Start of Source extract

Rabu, 30 Maret 2011

Bench: a simpler benchmark module

There was a post in blogs.perl.org or Planet Perl Iron Man (sorry, forgot the exact article) that said something along the line of: "Benchmark is a fine module, but for simplicity I'll use the time command". Which immediately hit home with me, because I too very seldomly use Benchmark. I guess the problem is I almost always have to perldoc it before using it, and there are quite some extra characters to type.

So last weekend I wrote Bench (repo) that's hopefully simpler enough to get used more.

To benchmark your program, just type: perl -MBench yourscript.pl. Sample output:

$ perl -Ilib -MBench -MMoose -e1
0.229s


Bench exports a single function, bench(), by default. To time a single sub, use: perl -MBench -e'bench sub { ... }'. By default it will call your sub at most 100 times or 1 second. Here's a sample output:

100 calls (12120/s), 0.0083s (0.0825ms/call)

End of Source extract

■ **Set exercise 1**:
In the records, from the line with "family: Fabaceae" up to and including the line with "scientific name: Anthoxanthum nitens", replace "scientific name" with "binomial" and leave everything else unchanged. Return only those lines.
The records that follow have no connection to the blog post above.

Start of Listed entries

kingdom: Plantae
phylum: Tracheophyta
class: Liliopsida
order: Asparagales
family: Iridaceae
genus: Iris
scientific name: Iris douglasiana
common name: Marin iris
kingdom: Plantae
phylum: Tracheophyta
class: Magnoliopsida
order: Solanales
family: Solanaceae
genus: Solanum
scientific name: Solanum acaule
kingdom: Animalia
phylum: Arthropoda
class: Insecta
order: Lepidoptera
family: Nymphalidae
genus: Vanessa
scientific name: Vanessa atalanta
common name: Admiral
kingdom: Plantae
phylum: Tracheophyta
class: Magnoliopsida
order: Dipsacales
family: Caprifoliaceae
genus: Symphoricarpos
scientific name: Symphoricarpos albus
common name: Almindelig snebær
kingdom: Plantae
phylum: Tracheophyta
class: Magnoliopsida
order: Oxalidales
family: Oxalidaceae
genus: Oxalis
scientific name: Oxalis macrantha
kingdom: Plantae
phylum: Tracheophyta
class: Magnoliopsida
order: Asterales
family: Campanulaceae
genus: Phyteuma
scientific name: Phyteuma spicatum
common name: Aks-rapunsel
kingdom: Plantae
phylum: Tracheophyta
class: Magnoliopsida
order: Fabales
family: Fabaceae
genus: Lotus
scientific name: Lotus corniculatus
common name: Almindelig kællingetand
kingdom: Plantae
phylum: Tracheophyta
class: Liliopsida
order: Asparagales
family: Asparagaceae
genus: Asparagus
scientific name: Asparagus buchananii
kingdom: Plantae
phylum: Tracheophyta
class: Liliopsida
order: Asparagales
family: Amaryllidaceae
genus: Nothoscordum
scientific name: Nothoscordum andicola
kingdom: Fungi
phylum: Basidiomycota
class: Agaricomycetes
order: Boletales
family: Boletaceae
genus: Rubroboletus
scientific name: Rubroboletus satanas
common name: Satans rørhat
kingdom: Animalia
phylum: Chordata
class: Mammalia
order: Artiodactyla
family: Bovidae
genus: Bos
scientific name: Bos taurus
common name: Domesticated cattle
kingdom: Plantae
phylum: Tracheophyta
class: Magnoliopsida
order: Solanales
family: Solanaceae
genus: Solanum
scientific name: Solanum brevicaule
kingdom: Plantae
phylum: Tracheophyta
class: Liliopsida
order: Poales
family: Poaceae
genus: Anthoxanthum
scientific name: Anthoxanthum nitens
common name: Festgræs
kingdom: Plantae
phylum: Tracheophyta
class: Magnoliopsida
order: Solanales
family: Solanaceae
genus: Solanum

End of Listed entries

■ **Set exercise 2**:
Reproduce the blog post about the Bench module word for word, in full.

■ **Worked answer 1**:
family: Fabaceae
genus: Lotus
binomial: Lotus corniculatus
common name: Almindelig kællingetand
kingdom: Plantae
phylum: Tracheophyta
class: Liliopsida
order: Asparagales
family: Asparagaceae
genus: Asparagus
binomial: Asparagus buchananii
kingdom: Plantae
phylum: Tracheophyta
class: Liliopsida
order: Asparagales
family: Amaryllidaceae
genus: Nothoscordum
binomial: Nothoscordum andicola
kingdom: Fungi
phylum: Basidiomycota
class: Agaricomycetes
order: Boletales
family: Boletaceae
genus: Rubroboletus
binomial: Rubroboletus satanas
common name: Satans rørhat
kingdom: Animalia
phylum: Chordata
class: Mammalia
order: Artiodactyla
family: Bovidae
genus: Bos
binomial: Bos taurus
common name: Domesticated cattle
kingdom: Plantae
phylum: Tracheophyta
class: Magnoliopsida
order: Solanales
family: Solanaceae
genus: Solanum
binomial: Solanum brevicaule
kingdom: Plantae
phylum: Tracheophyta
class: Liliopsida
order: Poales
family: Poaceae
genus: Anthoxanthum
binomial: Anthoxanthum nitens

■ **Worked answer 2**:
Rabu, 30 Maret 2011

Bench: a simpler benchmark module

There was a post in blogs.perl.org or Planet Perl Iron Man (sorry, forgot the exact article) that said something along the line of: "Benchmark is a fine module, but for simplicity I'll use the time command". Which immediately hit home with me, because I too very seldomly use Benchmark. I guess the problem is I almost always have to perldoc it before using it, and there are quite some extra characters to type.

So last weekend I wrote Bench (repo) that's hopefully simpler enough to get used more.

To benchmark your program, just type: perl -MBench yourscript.pl. Sample output:

$ perl -Ilib -MBench -MMoose -e1
0.229s


Bench exports a single function, bench(), by default. To time a single sub, use: perl -MBench -e'bench sub { ... }'. By default it will call your sub at most 100 times or 1 second. Here's a sample output:

100 calls (12120/s), 0.0083s (0.0825ms/call)